**Instruction:** Copy each of the following lines word for word, keeping every character and the original order.

--- START OF Source records ---

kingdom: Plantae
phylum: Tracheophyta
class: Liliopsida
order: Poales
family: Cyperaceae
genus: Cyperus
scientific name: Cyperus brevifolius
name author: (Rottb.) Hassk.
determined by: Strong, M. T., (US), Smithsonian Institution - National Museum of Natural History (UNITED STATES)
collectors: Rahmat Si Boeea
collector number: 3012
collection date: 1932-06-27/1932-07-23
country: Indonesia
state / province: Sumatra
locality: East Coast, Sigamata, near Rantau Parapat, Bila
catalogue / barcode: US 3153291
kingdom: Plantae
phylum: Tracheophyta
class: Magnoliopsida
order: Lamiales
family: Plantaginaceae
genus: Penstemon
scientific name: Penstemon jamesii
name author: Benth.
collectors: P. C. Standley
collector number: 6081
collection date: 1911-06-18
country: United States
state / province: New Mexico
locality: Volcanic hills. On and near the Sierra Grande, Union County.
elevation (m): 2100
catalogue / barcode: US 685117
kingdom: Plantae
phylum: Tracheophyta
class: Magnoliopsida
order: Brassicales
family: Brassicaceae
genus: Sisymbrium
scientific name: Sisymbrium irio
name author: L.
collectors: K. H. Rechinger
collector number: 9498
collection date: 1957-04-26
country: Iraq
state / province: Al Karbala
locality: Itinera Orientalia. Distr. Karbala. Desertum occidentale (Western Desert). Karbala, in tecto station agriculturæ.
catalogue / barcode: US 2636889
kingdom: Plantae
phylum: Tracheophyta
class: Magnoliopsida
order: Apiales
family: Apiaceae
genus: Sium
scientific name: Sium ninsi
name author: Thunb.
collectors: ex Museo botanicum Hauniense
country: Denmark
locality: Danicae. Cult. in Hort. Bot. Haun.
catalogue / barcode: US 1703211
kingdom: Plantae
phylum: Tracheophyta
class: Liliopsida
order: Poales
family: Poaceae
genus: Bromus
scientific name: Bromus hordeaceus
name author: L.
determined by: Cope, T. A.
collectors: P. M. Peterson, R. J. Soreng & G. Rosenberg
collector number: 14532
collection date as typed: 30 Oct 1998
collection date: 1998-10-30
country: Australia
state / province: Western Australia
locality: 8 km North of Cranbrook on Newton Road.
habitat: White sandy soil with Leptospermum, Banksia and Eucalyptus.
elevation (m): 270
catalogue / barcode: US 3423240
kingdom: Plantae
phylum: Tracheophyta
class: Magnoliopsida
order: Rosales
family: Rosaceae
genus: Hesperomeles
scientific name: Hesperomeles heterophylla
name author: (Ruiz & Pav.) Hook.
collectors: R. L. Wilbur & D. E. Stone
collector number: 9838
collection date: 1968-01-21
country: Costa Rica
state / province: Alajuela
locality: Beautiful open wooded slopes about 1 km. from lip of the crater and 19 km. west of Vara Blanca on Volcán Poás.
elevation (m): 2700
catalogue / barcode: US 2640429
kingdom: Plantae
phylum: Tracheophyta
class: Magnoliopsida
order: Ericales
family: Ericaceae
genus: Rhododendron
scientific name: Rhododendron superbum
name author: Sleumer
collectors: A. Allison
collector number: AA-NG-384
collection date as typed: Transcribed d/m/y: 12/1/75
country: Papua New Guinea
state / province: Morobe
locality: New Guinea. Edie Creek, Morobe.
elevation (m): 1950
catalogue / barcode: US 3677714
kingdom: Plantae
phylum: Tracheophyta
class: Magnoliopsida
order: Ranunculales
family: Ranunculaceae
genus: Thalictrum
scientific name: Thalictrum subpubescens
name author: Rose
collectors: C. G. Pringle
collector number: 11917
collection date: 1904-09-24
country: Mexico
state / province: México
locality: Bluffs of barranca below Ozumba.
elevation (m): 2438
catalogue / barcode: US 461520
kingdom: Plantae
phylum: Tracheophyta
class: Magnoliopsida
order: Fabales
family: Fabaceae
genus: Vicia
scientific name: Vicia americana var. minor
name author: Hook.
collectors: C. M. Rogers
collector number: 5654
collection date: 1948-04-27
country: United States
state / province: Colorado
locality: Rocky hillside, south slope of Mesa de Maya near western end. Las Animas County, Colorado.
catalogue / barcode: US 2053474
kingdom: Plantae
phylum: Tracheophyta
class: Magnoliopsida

--- END OF Source records ---

**Exercise solution:**
kingdom: Plantae
phylum: Tracheophyta
class: Liliopsida
order: Poales
family: Cyperaceae
genus: Cyperus
scientific name: Cyperus brevifolius
name author: (Rottb.) Hassk.
determined by: Strong, M. T., (US), Smithsonian Institution - National Museum of Natural History (UNITED STATES)
collectors: Rahmat Si Boeea
collector number: 3012
collection date: 1932-06-27/1932-07-23
country: Indonesia
state / province: Sumatra
locality: East Coast, Sigamata, near Rantau Parapat, Bila
catalogue / barcode: US 3153291
kingdom: Plantae
phylum: Tracheophyta
class: Magnoliopsida
order: Lamiales
family: Plantaginaceae
genus: Penstemon
scientific name: Penstemon jamesii
name author: Benth.
collectors: P. C. Standley
collector number: 6081
collection date: 1911-06-18
country: United States
state / province: New Mexico
locality: Volcanic hills. On and near the Sierra Grande, Union County.
elevation (m): 2100
catalogue / barcode: US 685117
kingdom: Plantae
phylum: Tracheophyta
class: Magnoliopsida
order: Brassicales
family: Brassicaceae
genus: Sisymbrium
scientific name: Sisymbrium irio
name author: L.
collectors: K. H. Rechinger
collector number: 9498
collection date: 1957-04-26
country: Iraq
state / province: Al Karbala
locality: Itinera Orientalia. Distr. Karbala. Desertum occidentale (Western Desert). Karbala, in tecto station agriculturæ.
catalogue / barcode: US 2636889
kingdom: Plantae
phylum: Tracheophyta
class: Magnoliopsida
order: Apiales
family: Apiaceae
genus: Sium
scientific name: Sium ninsi
name author: Thunb.
collectors: ex Museo botanicum Hauniense
country: Denmark
locality: Danicae. Cult. in Hort. Bot. Haun.
catalogue / barcode: US 1703211
kingdom: Plantae
phylum: Tracheophyta
class: Liliopsida
order: Poales
family: Poaceae
genus: Bromus
scientific name: Bromus hordeaceus
name author: L.
determined by: Cope, T. A.
collectors: P. M. Peterson, R. J. Soreng & G. Rosenberg
collector number: 14532
collection date as typed: 30 Oct 1998
collection date: 1998-10-30
country: Australia
state / province: Western Australia
locality: 8 km North of Cranbrook on Newton Road.
habitat: White sandy soil with Leptospermum, Banksia and Eucalyptus.
elevation (m): 270
catalogue / barcode: US 3423240
kingdom: Plantae
phylum: Tracheophyta
class: Magnoliopsida
order: Rosales
family: Rosaceae
genus: Hesperomeles
scientific name: Hesperomeles heterophylla
name author: (Ruiz & Pav.) Hook.
collectors: R. L. Wilbur & D. E. Stone
collector number: 9838
collection date: 1968-01-21
country: Costa Rica
state / province: Alajuela
locality: Beautiful open wooded slopes about 1 km. from lip of the crater and 19 km. west of Vara Blanca on Volcán Poás.
elevation (m): 2700
catalogue / barcode: US 2640429
kingdom: Plantae
phylum: Tracheophyta
class: Magnoliopsida
order: Ericales
family: Ericaceae
genus: Rhododendron
scientific name: Rhododendron superbum
name author: Sleumer
collectors: A. Allison
collector number: AA-NG-384
collection date as typed: Transcribed d/m/y: 12/1/75
country: Papua New Guinea
state / province: Morobe
locality: New Guinea. Edie Creek, Morobe.
elevation (m): 1950
catalogue / barcode: US 3677714
kingdom: Plantae
phylum: Tracheophyta
class: Magnoliopsida
order: Ranunculales
family: Ranunculaceae
genus: Thalictrum
scientific name: Thalictrum subpubescens
name author: Rose
collectors: C. G. Pringle
collector number: 11917
collection date: 1904-09-24
country: Mexico
state / province: México
locality: Bluffs of barranca below Ozumba.
elevation (m): 2438
catalogue / barcode: US 461520
kingdom: Plantae
phylum: Tracheophyta
class: Magnoliopsida
order: Fabales
family: Fabaceae
genus: Vicia
scientific name: Vicia americana var. minor
name author: Hook.
collectors: C. M. Rogers
collector number: 5654
collection date: 1948-04-27
country: United States
state / province: Colorado
locality: Rocky hillside, south slope of Mesa de Maya near western end. Las Animas County, Colorado.
catalogue / barcode: US 2053474
kingdom: Plantae
phylum: Tracheophyta
class: Magnoliopsida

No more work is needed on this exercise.